Now ask: what is it, about this whole problem, that makes this quality that which you have just named or pictured? Make sure the quality is sensed again, freshly, vividly (not just remembered from before). At this stage you are asking the felt sense to define itself more – to speak more deeply to the root of the discomfort, dis-ease or “wrongness”.

Feel into your body and ask,”What makes the whole problem so ______?”If you get a quick answer without an inner body shift, just let that kind of answer go by. Return your attention to your body and freshly find the felt sense again. Then ask it again. Be with the felt sense until you feel a slight “give” or release in your body.

6. Receiving

Receive whatever comes in a friendly way. It does not need to make logical sense. Intuition often speaks in pictures and metaphors that feel just right when you identify them. Stay with the sense of inner relief or recognition for a while, even if it is only a slight bit of new information. Whatever comes, this is only one shift; there will be many others. Linger for a few moments in this body-shift that has come from offering deep attention to your growth edge.

Ann Weiser Cornell shares:

“The knowing that comes through Focusing is often surprising, and operates from its own logic rather than following in a linear fashion from something previously known. Its signal can be an intensification or a releasing. It can also be a sense of flow, fresh air, opening, expansion, or the like.

Tears are a strong confirmation: tears that have nothing to do with sadness, but rather with the rightness of the knowing–“truth tears.” In contrast, the body’s way of saying “No” is a feeling of something being “off,” an uneasiness, a wrongness, limitation, or contraction, or backing away.”

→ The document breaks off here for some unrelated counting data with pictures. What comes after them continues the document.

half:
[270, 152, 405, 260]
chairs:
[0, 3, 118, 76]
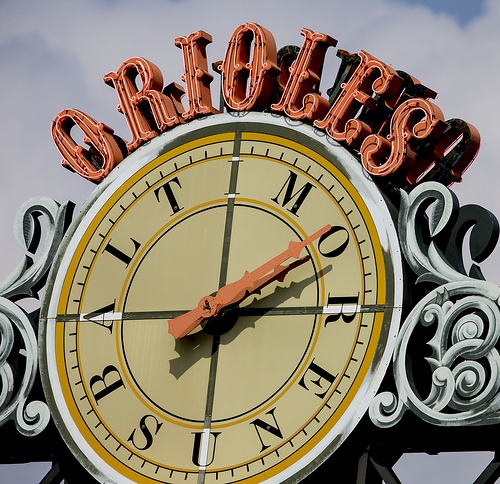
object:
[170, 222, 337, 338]
hand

You may not always feel a body-shift. With focusing, the main aim is to spend time sensing into an unclear holistic body sense for a dedicated period of time. Emotional shifts come spontaneously when the time is right.

The Wisdom of the Body

Our bodies are wise. Our bodies perfectly reflect how we have lived our lives. Our bodies hold insights about what we need to be more fully ourselves. Our bodies also tell us about what has hurt us emotionally and how to heal it. Our bodies know which people around us bring out the best in us, and which do not. Our bodies know the right next step to take for our growth.

Focusing returns us to non-analytic knowing that connects us to our intuition. When we build a better relationship with our body we can heal a troubled emotional life. Focusing becomes an inner “compass” that points the way to the unique “medicine” we each need in order to emotionally heal.